Quote exactly and only this range of lines in the data below: the line that holds "nije ostvareno ni puno uključivanje u" to the line that holds "Altas velocidades de", both included.

## Information supplied
━━━━━━━━━━━━━━━━━━━━━━━━━━━━━━

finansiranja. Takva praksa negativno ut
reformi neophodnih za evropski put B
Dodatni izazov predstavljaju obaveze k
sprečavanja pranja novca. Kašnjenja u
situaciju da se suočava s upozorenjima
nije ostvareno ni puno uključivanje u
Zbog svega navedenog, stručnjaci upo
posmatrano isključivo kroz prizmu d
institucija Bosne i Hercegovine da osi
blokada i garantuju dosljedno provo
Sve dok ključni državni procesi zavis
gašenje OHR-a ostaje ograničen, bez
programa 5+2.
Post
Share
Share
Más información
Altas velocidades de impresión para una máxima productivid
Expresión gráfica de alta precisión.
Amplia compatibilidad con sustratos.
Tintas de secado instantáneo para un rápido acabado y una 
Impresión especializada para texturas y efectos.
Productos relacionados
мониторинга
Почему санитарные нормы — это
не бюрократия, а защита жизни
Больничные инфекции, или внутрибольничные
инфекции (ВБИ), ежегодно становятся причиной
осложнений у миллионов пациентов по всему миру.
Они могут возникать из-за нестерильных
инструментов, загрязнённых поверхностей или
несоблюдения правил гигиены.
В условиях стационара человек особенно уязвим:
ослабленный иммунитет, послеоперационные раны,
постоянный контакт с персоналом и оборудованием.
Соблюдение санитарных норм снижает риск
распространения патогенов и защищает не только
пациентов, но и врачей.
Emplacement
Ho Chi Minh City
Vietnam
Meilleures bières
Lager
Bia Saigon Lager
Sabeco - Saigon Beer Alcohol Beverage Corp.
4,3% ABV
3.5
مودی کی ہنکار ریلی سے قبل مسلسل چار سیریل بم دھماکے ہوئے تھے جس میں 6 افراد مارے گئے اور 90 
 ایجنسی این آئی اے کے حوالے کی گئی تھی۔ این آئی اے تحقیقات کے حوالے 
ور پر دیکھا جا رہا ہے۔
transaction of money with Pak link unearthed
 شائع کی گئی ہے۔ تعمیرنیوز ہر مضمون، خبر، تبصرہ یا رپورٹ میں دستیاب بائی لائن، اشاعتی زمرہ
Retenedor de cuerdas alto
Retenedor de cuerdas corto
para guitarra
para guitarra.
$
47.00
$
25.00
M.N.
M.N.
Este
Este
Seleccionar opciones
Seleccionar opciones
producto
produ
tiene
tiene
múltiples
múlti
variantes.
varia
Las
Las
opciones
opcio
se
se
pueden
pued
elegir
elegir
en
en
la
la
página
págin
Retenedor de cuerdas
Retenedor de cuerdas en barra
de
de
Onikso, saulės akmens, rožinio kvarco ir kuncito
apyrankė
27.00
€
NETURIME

━━━━━━━━━━━━━━━━━━━━━━━━━━━━━━

## Exercise solution
nije ostvareno ni puno uključivanje u
Zbog svega navedenog, stručnjaci upo
posmatrano isključivo kroz prizmu d
institucija Bosne i Hercegovine da osi
blokada i garantuju dosljedno provo
Sve dok ključni državni procesi zavis
gašenje OHR-a ostaje ograničen, bez
programa 5+2.
Post
Share
Share
Más información
Altas velocidades de impresión para una máxima productivid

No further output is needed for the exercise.